2010年11月18日-1
一段と厳しさを増す教育費負担~日本公庫

 日本政策金融公庫が、国の教育ローンを今年2月~3月に利用した勤労者世帯を対象に実施した「教育費負担の実態調査」結果(有効回答数5409世帯)によると、世帯の年収に対する在学費用(小学校以上に在学中の子ども全員にかかる費用の合計)の割合は過去10年間で最高の平均37.6%となり、教育費負担が一段と厳しさを増していることが分かった。分布をみると、「40%以上」が32.5%ともっとも多くなっている。

 この割合は年収が低い世帯ほど高く、年収が「200万円以上400万円未満」の世帯では昨年度比8.2ポイント増の56.5%と、年収の半分以上を占めている。在学費用は、「200万円以上400万円未満」では166.7万円で昨年度と比べ18.5万円も増加しているのに対し、「400万円以上」では0.7万円減少している階層もあるほか、最大11万円の増加にとどまっており、世帯年収400万円未満の世帯を境に教育費の格差が拡大している。

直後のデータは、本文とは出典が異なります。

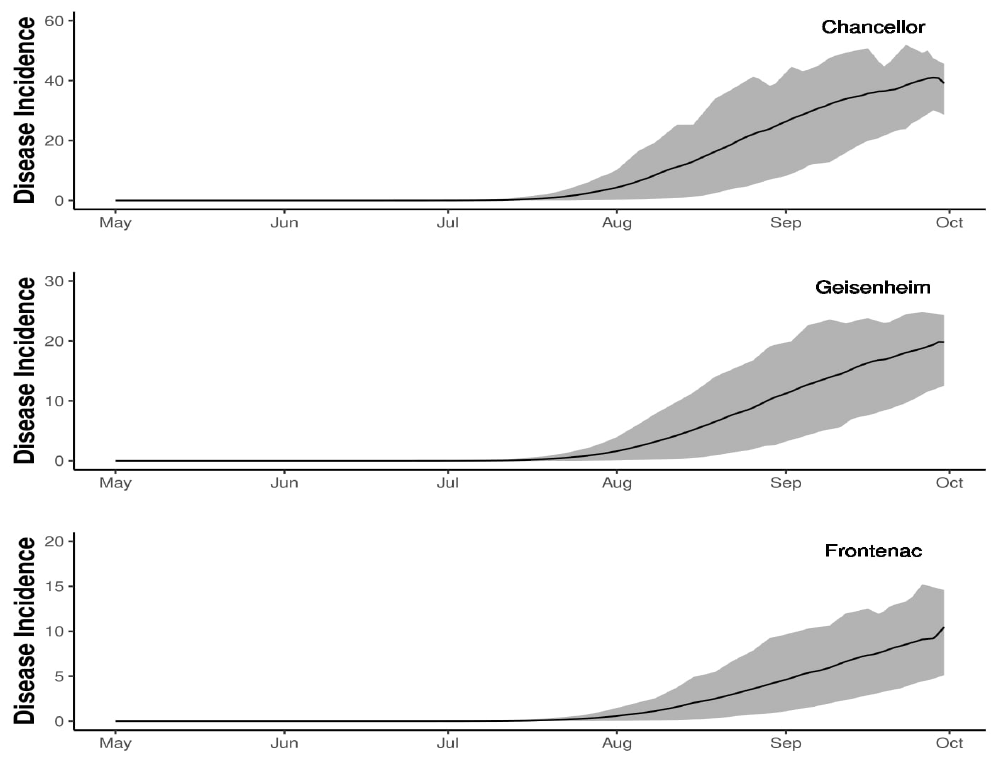
Figure 2. Seasonal climate variability and disease incidence (DI) (% infected/non-infected leaves) of grape powdery mildew (PM) through the growing season for northern hybrid grape cultivars with differing susceptibility (Chancellor, Geisenheim-318, Frontenac). The mean (solid line) is shown varying between minimum (lower bound) and maximum (upper bound) observed values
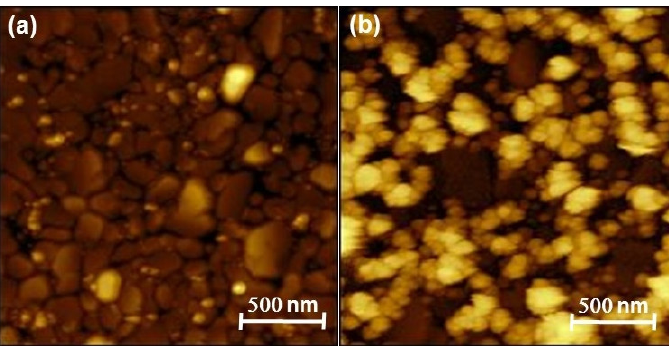
Figure 7. SEM image ( a ) and energy dispersive X-ray spectroscopy (EDS) mapping showing ( b ) Au and ( c ) Pt chemical contrasts for the Pt layer deposited on the gold-coated glass slide after 5 cycles of Te deposition and Pt replacement. Nanomaterials 2018 , 8 , x FOR PEER REVIEW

 子ども1人あたりにかかる入学費用は、高校が51.9万円、大学が97.4万円となる一方、在学中の費用は、1年間の合計で、高校が99.5万円、大学が153.0万円となった。入学費用と在学費用を累計すると、子ども1人あたりにかかる費用は、高校3年間で350.4万円となり、大学に入学した場合、入学費用と4年間の在学費用709.4万円が加わり、高校入学から大学卒業までに必要な費用の合計は1059.8万円となる。

 自宅外通学者がいる世帯は、全体の39.6%を占めるが、自宅外通学者が1人いる世帯の仕送り額は年間平均で101.8万円。自宅外通学を始めるための費用(アパートの敷金や家財道具の購入費用など)は、入学者1人あたり平均47.4万円。入学費用と自宅外通学を始めるための費用の合計は、平均140.2万円となった。分布をみると、「100万円未満」が32.5%、「100万円以上150万円未満」が29.6%と続いている。

 教育費の捻出方法(3つまで回答)については、「教育費以外の支出を削っている」が62.4%ともっとも多く、以下、「奨学金を受けている」(53.3%)、「子ども(在学者本人)がアルバイトをしている」(40.3%)と続く。節約している支出(3つまで回答)は、「旅行・レジャー費」(61.3%)、「外食費」(50.8%)、「食費(外食費を除く)」(50.0%)、「衣類の購入費」(43.4%)「保護者の小遣い」(41.1%)の順だった。